FLANSBURGH: It seemed like it was just sort of a good opportunity to do something different with CDs. Essentially, what shuffle mode is, you know, it's just a button on fancier, or current CD players now, and it just randomly selects different songs. So it kind of makes an instant collage of whatever record you're listening to. There's a song called "Fingertips" on the record that's actually composed of 10-second refrains and we index them all separately, so between full-length songs, you can hear just a single selection of kind of a blast from "Fingertips".
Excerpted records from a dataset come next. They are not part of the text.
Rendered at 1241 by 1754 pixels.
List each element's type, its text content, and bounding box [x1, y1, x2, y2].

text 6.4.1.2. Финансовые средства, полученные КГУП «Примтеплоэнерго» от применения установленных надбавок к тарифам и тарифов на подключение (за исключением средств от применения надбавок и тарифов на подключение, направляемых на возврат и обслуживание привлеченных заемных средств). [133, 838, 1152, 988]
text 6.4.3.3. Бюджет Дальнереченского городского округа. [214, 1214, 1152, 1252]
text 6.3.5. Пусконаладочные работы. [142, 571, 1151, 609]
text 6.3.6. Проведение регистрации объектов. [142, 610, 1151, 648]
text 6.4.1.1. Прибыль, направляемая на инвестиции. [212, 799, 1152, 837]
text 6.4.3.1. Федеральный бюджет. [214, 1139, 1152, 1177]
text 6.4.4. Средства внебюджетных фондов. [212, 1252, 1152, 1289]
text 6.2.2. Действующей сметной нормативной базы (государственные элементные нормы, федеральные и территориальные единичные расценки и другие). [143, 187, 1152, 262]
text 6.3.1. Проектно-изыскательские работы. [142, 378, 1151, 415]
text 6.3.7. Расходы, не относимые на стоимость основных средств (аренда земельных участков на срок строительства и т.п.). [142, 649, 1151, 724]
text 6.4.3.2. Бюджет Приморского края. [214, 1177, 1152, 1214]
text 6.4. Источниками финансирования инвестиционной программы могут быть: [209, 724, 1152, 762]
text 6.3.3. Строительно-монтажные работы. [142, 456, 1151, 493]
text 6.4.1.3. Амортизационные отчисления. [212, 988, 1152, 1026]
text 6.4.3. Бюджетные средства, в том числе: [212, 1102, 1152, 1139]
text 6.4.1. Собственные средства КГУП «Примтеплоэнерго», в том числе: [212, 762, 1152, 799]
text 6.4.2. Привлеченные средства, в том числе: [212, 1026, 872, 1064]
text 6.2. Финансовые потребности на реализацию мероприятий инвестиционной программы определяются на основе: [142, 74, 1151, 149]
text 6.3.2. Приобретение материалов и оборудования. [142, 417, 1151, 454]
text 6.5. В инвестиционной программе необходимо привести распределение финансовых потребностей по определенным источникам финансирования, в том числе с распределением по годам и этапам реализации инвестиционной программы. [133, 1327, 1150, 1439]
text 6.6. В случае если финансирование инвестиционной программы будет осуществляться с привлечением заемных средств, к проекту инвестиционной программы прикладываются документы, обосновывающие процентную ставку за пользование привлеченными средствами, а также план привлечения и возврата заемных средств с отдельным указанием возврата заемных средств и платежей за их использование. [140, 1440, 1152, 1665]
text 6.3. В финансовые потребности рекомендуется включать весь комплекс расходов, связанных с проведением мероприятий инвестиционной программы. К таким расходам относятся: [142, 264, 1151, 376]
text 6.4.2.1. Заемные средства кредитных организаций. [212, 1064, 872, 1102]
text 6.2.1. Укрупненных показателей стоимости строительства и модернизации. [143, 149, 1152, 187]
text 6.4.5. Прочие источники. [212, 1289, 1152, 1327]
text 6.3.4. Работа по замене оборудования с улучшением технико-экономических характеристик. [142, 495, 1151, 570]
LINNELL: It's kind of modeled after one of those ads that you see on TV where they're selling a compilation of, you know, hits from some particular period. And in ads, generally, they just cut up all the choruses and splice them together. So, you know, you'll see the titles scrolling up the screen, you hear these little bits of songs. And there's, you know, a yule log.

[EXCERPT FROM "FINGERTIPS"]

SIEGEL: You can also get the hit "Mysterious Whisper" and, of course, who could forget Connie Francis singing.

LINNELL: That was us talking over it, actually. 

SIEGEL: We should explain that that's not on the CD itself, but at that very moment, after you had said that, on would come the next band and it would be this. You know, I've listened to that now several times over the past two days and I'm sure that I've heard a song almost exactly like that but I can't figure out... what time, what kind of artist...

FLANSBURGH: It was late at night, you've come home from a party.

LINNELL: That's right.

SIEGEL: ... when I must have heard a song like that.

FLANSBURGH: Yeah. I mean, one of the things about "Fingertips" that is kind of satisfying, you know — I hope it's satisfying for other people — is it does have this mysterious element of being incomplete. I mean, most rock songs are sort of way too complete, so it's nice to have something that just kind of...

LINNELL: Yeah. In a way it's kind of the logical extension of what we've been doing all along because we've always had really short pop songs that don't contain, you know, extra sections. We always trim off all the fat in our songs and so this is kind of like, you know, just taking it a step further.

FLANSBURGH: We've cut off the body and just left the brain in a jar.

LINNELL: That's right.

SIEGEL: Tell me a little bit about the song "Dinner Bell" and which of you, if either of you, or both of you, wrote it.

LINNELL: Okay, well, that was my song. We used to have a dinner bell in our house which was kind of a gag. It was just the standard use of a dinner bell but also like this Pavlov's dog kind of effect that you'd get. I think part of the problem with John and I is that we come up with this stuff and we don't really explain it to one another. We tend to work in this way where we have an idea that just sounds good to us and we don't think about what we're going to have to say to the NPR guy, you know?

SIEGEL: John Linnell and John Flansburgh, They Might Be Giants. The album is "Apollo 18." Are there some things that you really cannot imagine making a song about at all?

FLANSBURGH: No.

LINNELL: I think we'd really have a hard time doing a song that went "tonight, tonight, yeah, all right."